------ Extract

Should I Pay For A Kirkus Review?

by Hash Milhan. Entitled: Books to be returned…

That is the million dollar question isn’t it?

Having read and researched a multitude of sites and forums and speaking with authors, I have come to the conclusion that it depends entirely on your objective and understanding the service which Kirkus provides. There are a resounding number of disappointed and even angry authors out there who have felt extremely short changed by Kirkus.

I whole heartedly believe if you decide to enter into this venture, you have to understand a few fundamental facts. This will alleviate some of the negative experiences.

Let’s first understand how the Kirkus Indie program really works and why, despite so many unhappy customers, it continues to be a prevalent force within the industry.

  • The Kirkus Indie program is a paid review service dedicated to self-publishing authors. A standard service with a 7-9 week turnaround will set you back $425.00 whilst an express service costing $525.00 will get you your review within 4-6 weeks.
  • They review approximately 3,000 self-published books every year
  • A typical review is about 250-350 words with majority of the review being a summary of the book. The actual opinion about the book is usually only one sentence of about 15-20 words and Kirkus has known to be overly harsh.
  • The magazine is published twice a month and is distributed to over 5,000 industry partners including agents, publishers, buyers, librarians, film executives and foreign publishers. In the publication, the editors will select two Indie reviews to feature. These selections are based entirely at their discretion and have normally been nominated based on receiving the strongest reviews within their genre.
  • It is every self-published authors dream to gain a Kirkus Star, which is awarded to books of exceptional merit. A Kirkus Star is one of the most revered designations in the industry. An average of only 2% of the 3,000 books will actually gain this prestigious recognition.
  • Should you receive a negative review, you have the option of not having it published.

It is important to understand what the program does NOT do.

  • A positive Kirkus review will not give you immediate boost in sales. It is not a promotional website designed specifically to sell your books. Many have been disappointed that it had not and claim to have wasted a substantial amount of money.
  • The review itself will not produce a lengthy opinionated appraisal. It is very short and to the point. Don’t expect anything else and you won’t be dissatisfied.
  • The target audience of your review in the first instance is the publishing industry, not your readers. Understand the bigger picture and how eventually that will benefit you from a customer’s point of view.

My research has shown me a few repeated personal opinions of why authors shouldn’t engage in a paid Kirkus review. I felt it important to share these sentiments to aid in the decision making process.

  • The reviews are completely subjective. I know I am stating the obvious however, the minute one is paying for a review it would seem that is no longer an acceptable notion. There is a sudden expectation of objectivity.

------------

§ Task directions: Translate this sentence from the Kirkus review article into Spanish: "Should you receive a negative review, you have the option of not having it published." The rows on this page are not needed.

------ Data provided

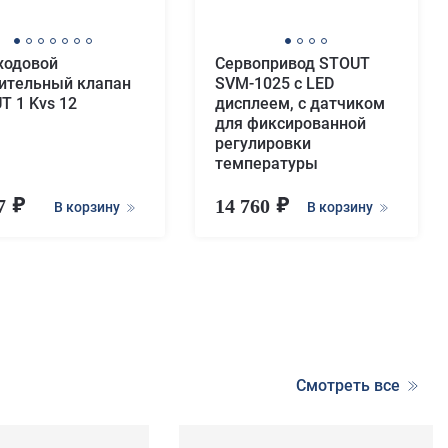
ходовой
Сервопривод STOUT
ительный клапан
SVM-1025 с LED
T 1 Kvs 12
дисплеем, с датчиком
для фиксированной
регулировки
температуры
17
14 760
В корзину
В корзину
Смотреть все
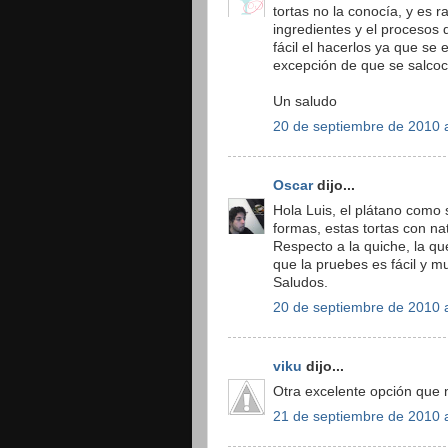
tortas no la conocía, y es 
ingredientes y el procesos 
fácil el hacerlos ya que se
excepción de que se salco
Un saludo
20 de septiembre de 2010 a
Oscar
dijo...
Hola Luis, el plátano como
formas, estas tortas con nat
Respecto a la quiche, la que
que la pruebes es fácil y mu
Saludos.
20 de septiembre de 2010 a
viku
dijo...
Otra excelente opción que 
21 de septiembre de 2010 a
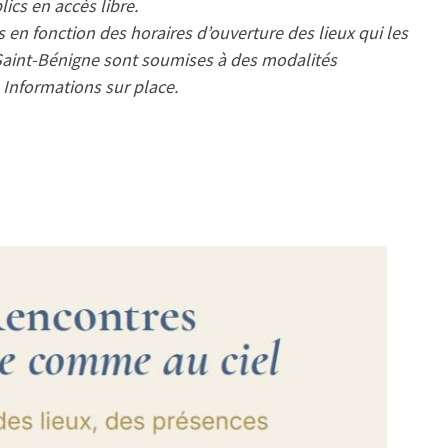
ics en accès libre.
 en fonction des horaires d’ouverture des lieux qui les
e Saint-Bénigne sont soumises à des modalités
 Informations sur place.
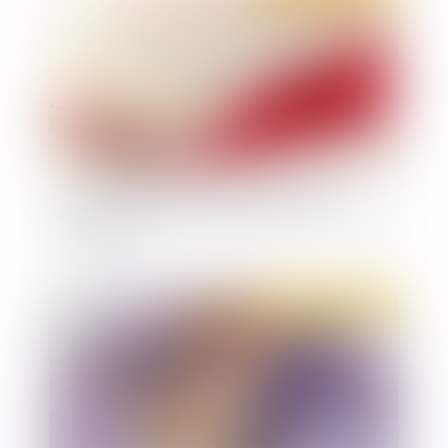
Agression sexuelle : confirmation de la
caractérisation de la surprise par dissimulation
de l’identité
Publié le :
31/10/2019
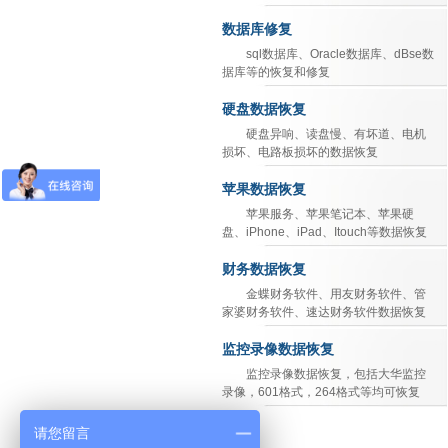
数据库修复
sql数据库、Oracle数据库、dBse数
据库等的恢复和修复
硬盘数据恢复
硬盘异响、读盘慢、有坏道、电机
损坏、电路板损坏的数据恢复
苹果数据恢复
苹果服务、苹果笔记本、苹果硬
盘、iPhone、iPad、Itouch等数据恢复
财务数据恢复
金蝶财务软件、用友财务软件、管
家婆财务软件、速达财务软件数据恢复
监控录像数据恢复
监控录像数据恢复，包括大华监控
录像，601格式，264格式等均可恢复
请您留言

------------

§ Answer section: Si recibe una reseña negativa, tiene la opción de que no se publique.